- **Dataset content**:
----

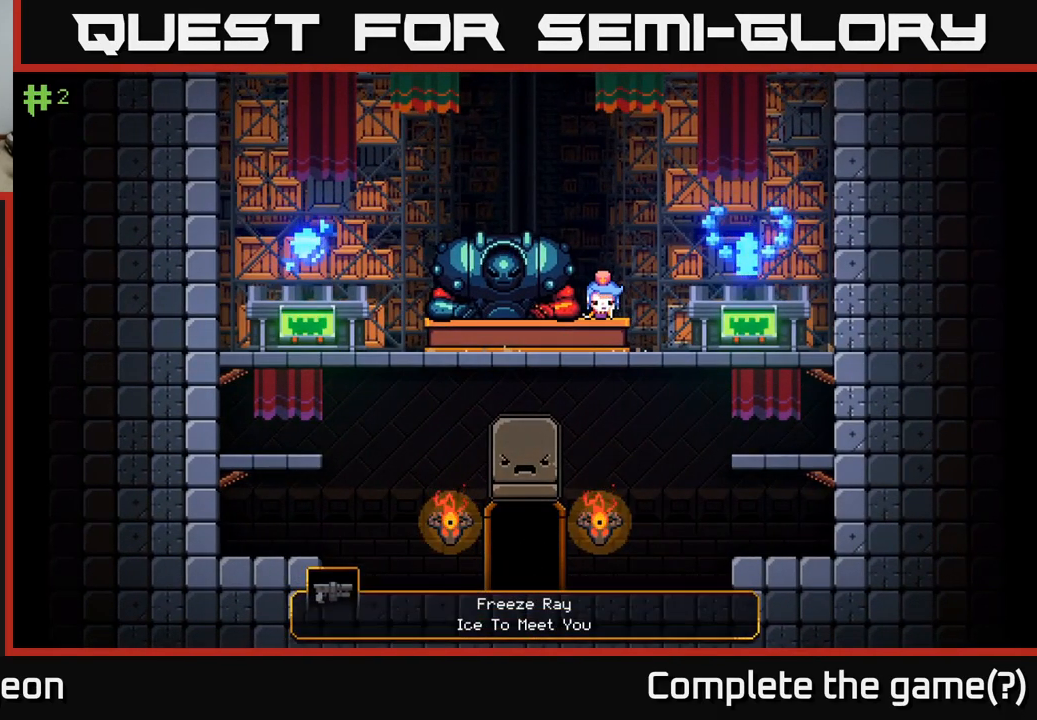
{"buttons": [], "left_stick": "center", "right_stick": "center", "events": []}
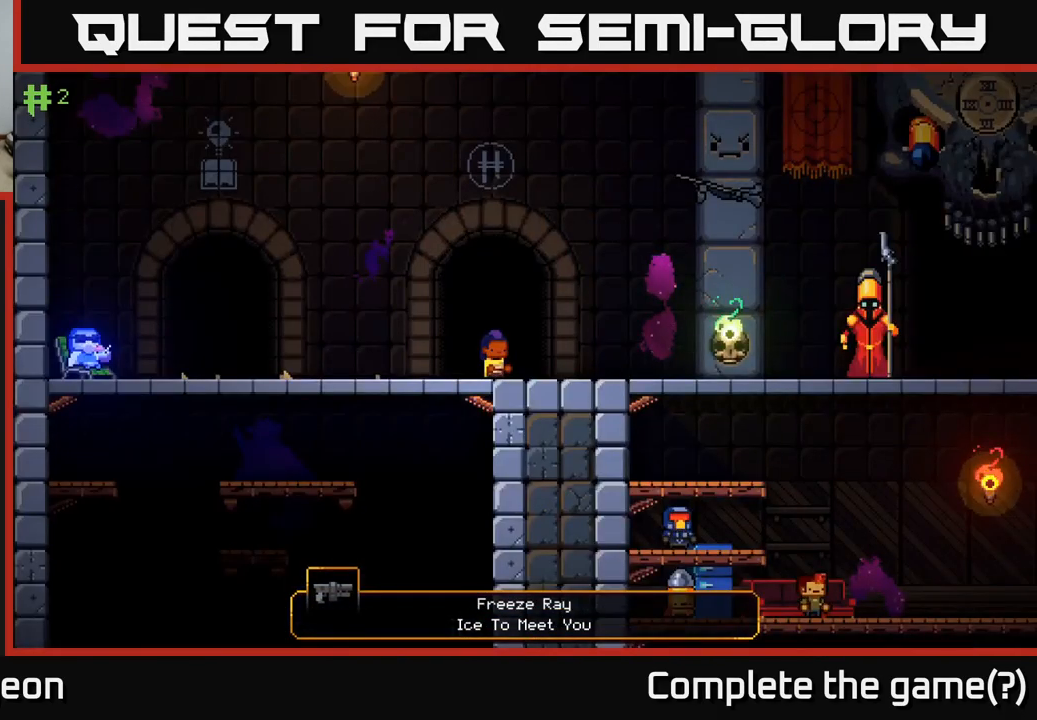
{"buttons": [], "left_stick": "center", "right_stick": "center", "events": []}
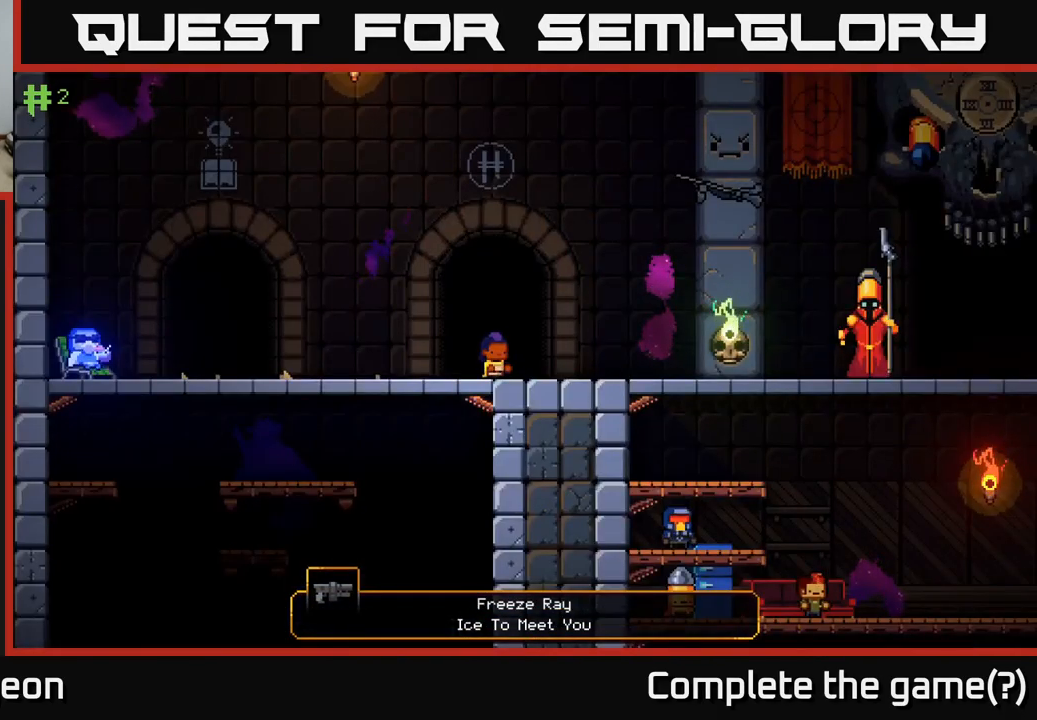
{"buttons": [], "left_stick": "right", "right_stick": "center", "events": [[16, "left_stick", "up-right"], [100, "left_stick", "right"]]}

----

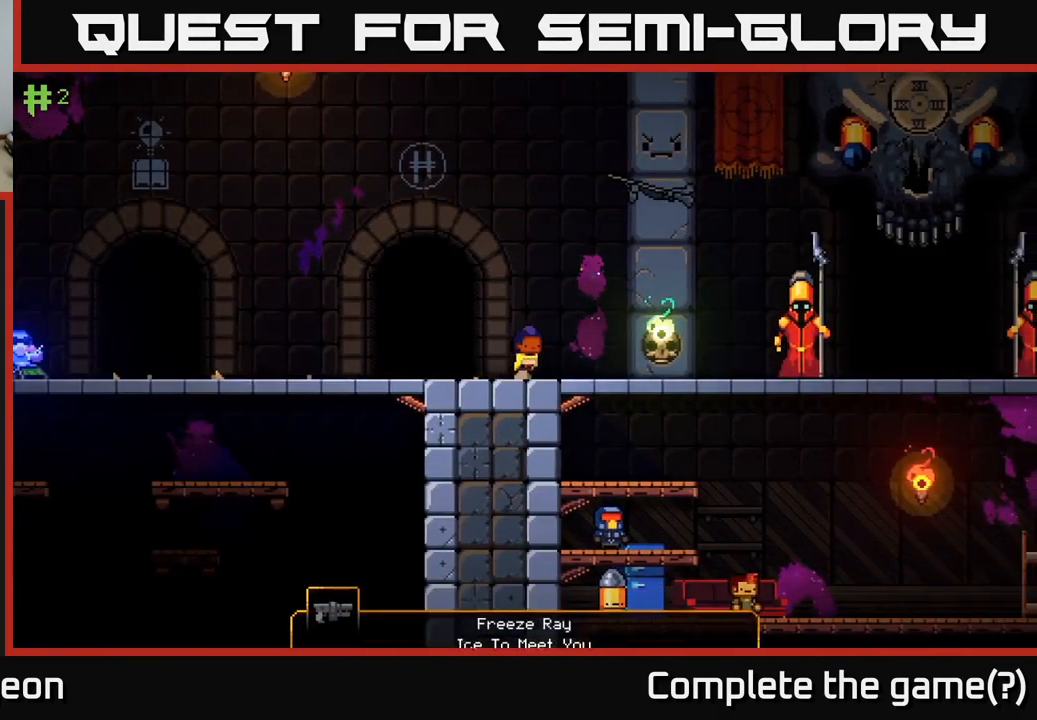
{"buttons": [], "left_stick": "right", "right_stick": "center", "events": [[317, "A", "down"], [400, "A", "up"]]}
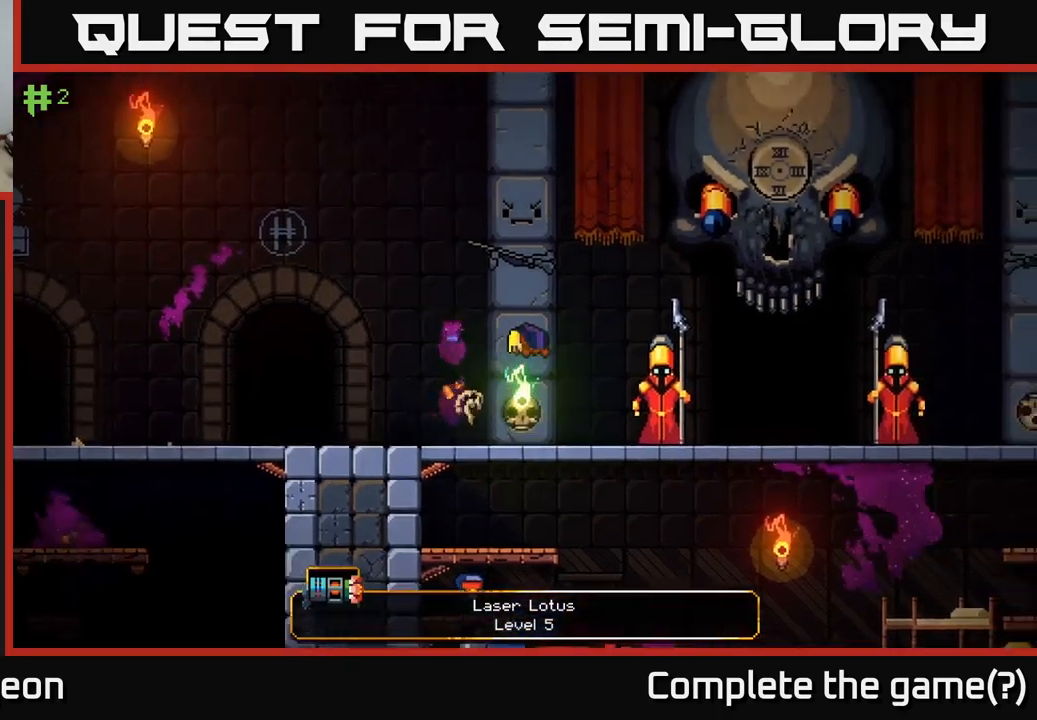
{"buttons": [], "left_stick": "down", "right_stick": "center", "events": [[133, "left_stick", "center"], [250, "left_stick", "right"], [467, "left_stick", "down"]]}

----

- **Your task**: Go through the records and copy each line with "down" in it.

- **Exercise solution**:
{"buttons": [], "left_stick": "right", "right_stick": "center", "events": [[317, "A", "down"], [400, "A", "up"]]}
{"buttons": [], "left_stick": "down", "right_stick": "center", "events": [[133, "left_stick", "center"], [250, "left_stick", "right"], [467, "left_stick", "down"]]}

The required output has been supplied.